* REQUIREMENT:
Copy down every line of the data that follows exactly. Omit the pictures.
━━━━
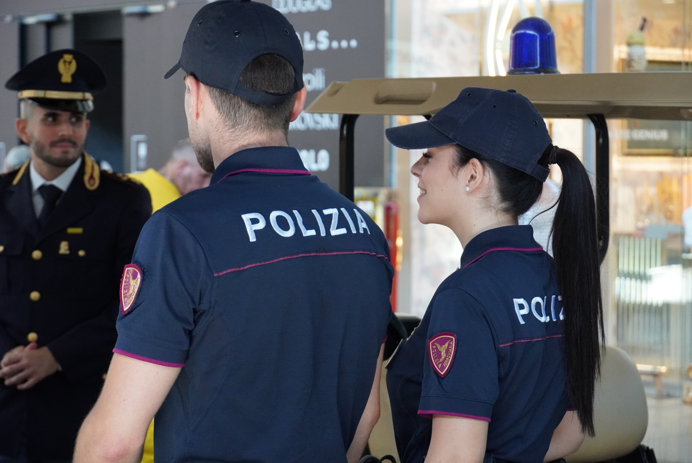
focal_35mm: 105
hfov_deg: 19.4
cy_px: 232
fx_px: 2020
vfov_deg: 13.1
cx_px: 346
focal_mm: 70
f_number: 5.6
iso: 4000
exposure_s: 1/500
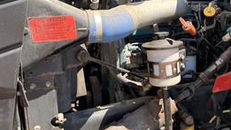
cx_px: 172
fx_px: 245
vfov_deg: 29.7
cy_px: 56
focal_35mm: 40
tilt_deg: -14.7
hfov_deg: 48.6
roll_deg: +0.1
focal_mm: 6.76
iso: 100
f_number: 1.78
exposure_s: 1/931
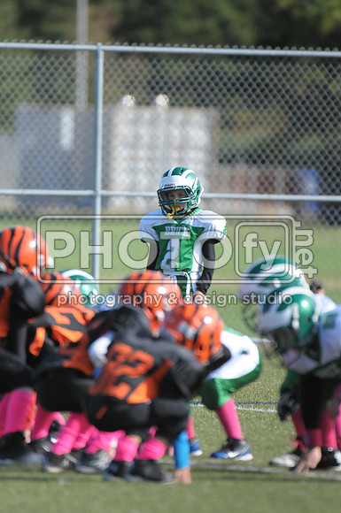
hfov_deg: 2.3
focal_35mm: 600
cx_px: 170
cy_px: 256
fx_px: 8550
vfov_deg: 3.4
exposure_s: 1/6400
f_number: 4
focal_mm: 400
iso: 1600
━━━━
* RESPONSE AREA:
focal_35mm: 105
hfov_deg: 19.4
cy_px: 232
fx_px: 2020
vfov_deg: 13.1
cx_px: 346
focal_mm: 70
f_number: 5.6
iso: 4000
exposure_s: 1/500
cx_px: 172
fx_px: 245
vfov_deg: 29.7
cy_px: 56
focal_35mm: 40
tilt_deg: -14.7
hfov_deg: 48.6
roll_deg: +0.1
focal_mm: 6.76
iso: 100
f_number: 1.78
exposure_s: 1/931
hfov_deg: 2.3
focal_35mm: 600
cx_px: 170
cy_px: 256
fx_px: 8550
vfov_deg: 3.4
exposure_s: 1/6400
f_number: 4
focal_mm: 400
iso: 1600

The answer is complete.